The payment obligations under the SFA are secured by a share pledge dated 14 April 2015, made by the Pledgor, (the predecessor of) Glas as pledgee, and the Company as the company in which the shares are pledged (the Share Pledge).
Article 12 of the Share Pledge provides:
“ GOVERNING LAW AND JURISDICTION
(a) This Deed is governed by the laws of the Netherlands (including for the avoidance of doubt the obligation of the Pledgor to create the rights of pledge set out in Clause 2.1 (Agreement to pledge Share Collateral) notwithstanding that such obligation may be governed by any other law pursuant to any other Finance Document).
[...]
(c) The courts of Amsterdam, the Netherlands have exclusive jurisdiction to settle any dispute arising from or in connection with this Deed (including a dispute regarding the existence, validity or termination of this Deed) (a "Dispute"). This paragraph (c) is for the benefit of the Pledgee only. As a result, the Pledgee shall not be prevented from taking proceedings relating to a Dispute in any other courts with jurisdiction. To the extent allowed by law, the Pledgee may take concurrent proceedings in any number of jurisdictions.”

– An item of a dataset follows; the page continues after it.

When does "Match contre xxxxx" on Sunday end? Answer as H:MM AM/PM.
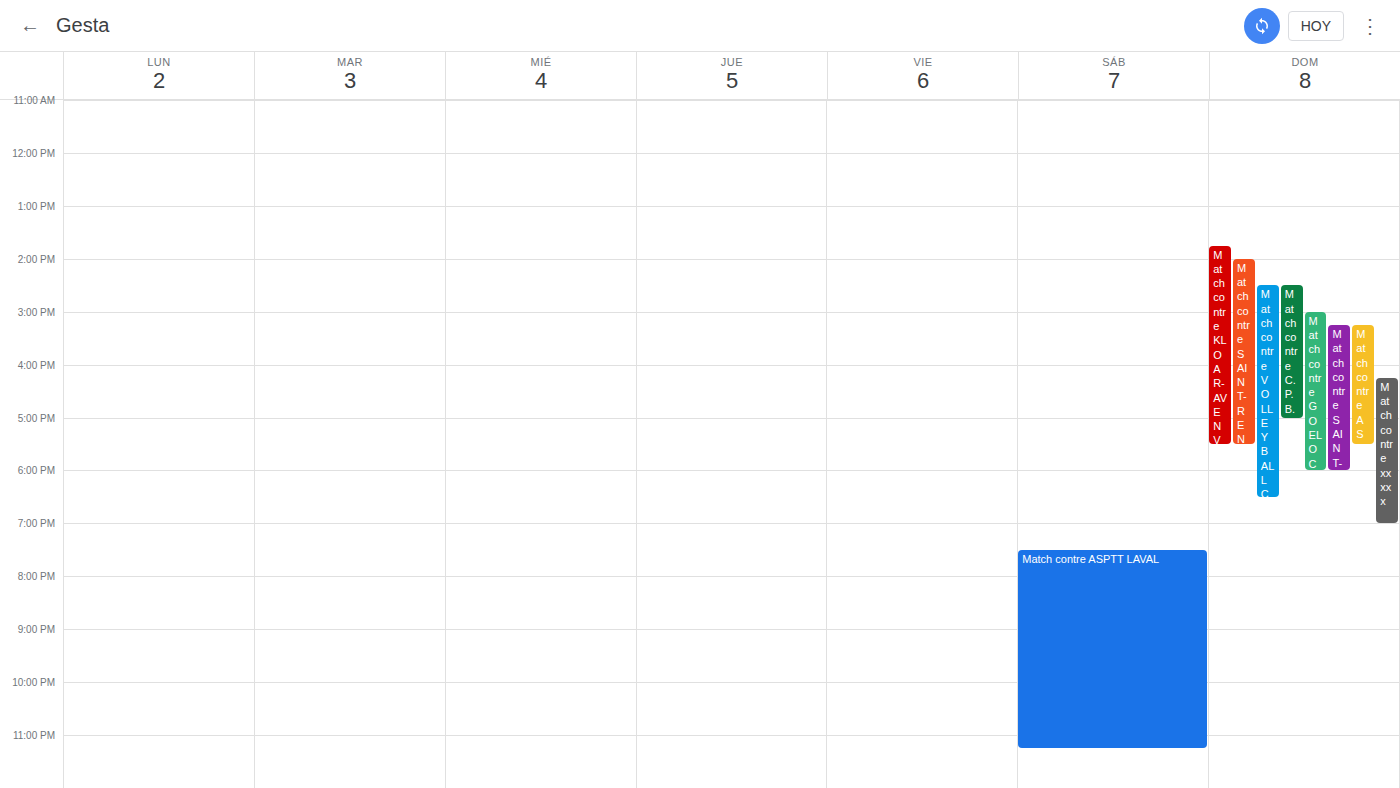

Due to the financial difficulties the Group has experienced over a number of years, it has been struggling to meet the financial covenants under the SFA. This was predominately driven by disappointing results of subsidiaries in the United Kingdom and Germany. In the first quarter of 2020, the financial position of the Group was severely exacerbated by the unexpected and adverse impact of the events related to the COVID-19 pandemic.
On 17 February 2021, the Agent served an acceleration notice on the Pledgor (in its capacity as parent of the Company). It declared all amounts outstanding under the SFA (over EUR 283 million) to be immediately due and payable, and requested full repayment of these amounts. Simultaneously, the Agent made a demand on the Pledgor as guarantor. The Company and the Pledgor informed Glas and the Agent that they were not able to repay these debts.
On 18 February 2021, the Pledgee and the Purchaser reached an agreement. The proposed Sale and Purchase Agreement (Proposed Sale) consists of five elements:
-
the Pledgor will be released from all of its guarantee liabilities under the SFA,
-
the current lenders under the SFA (the Lenders) will reduce the overall debt of the restructured group by effectively writing off 30% of their outstanding claims,
-
the Lenders will receive a combination of a cash consideration and a non-cash consideration, consisting of EUR 1 and 50% of the shares in the newly-incorporated holding company of the Purchaser (TopCo),
-
the intragroup debt owed by the Company is transferred and converted into equity of an intercompany receivable owing by the Company to the Pledgor,
-
the current indirect majority shareholder of the Group (the Sponsor) will provide the restructured group with additional liquidity by way of an equity contribution in TopCo in the amount of EUR 25 million; in exchange it will retain an equity interest of 50% of the shares in Topco).
3 Application
Glas, in its capacity as pledgee under the Share Pledge, requests the Court to order,
by means of an immediately enforceable decision, that the shares in the Company (the
Shares), by way of enforcement of the Share Pledge, be sold and transferred by the Pledgee
to the Purchaser under the conditions described in the Proposed Sale, providing that the permission will be valid for a period of six months and with an appropriate costs order under the law.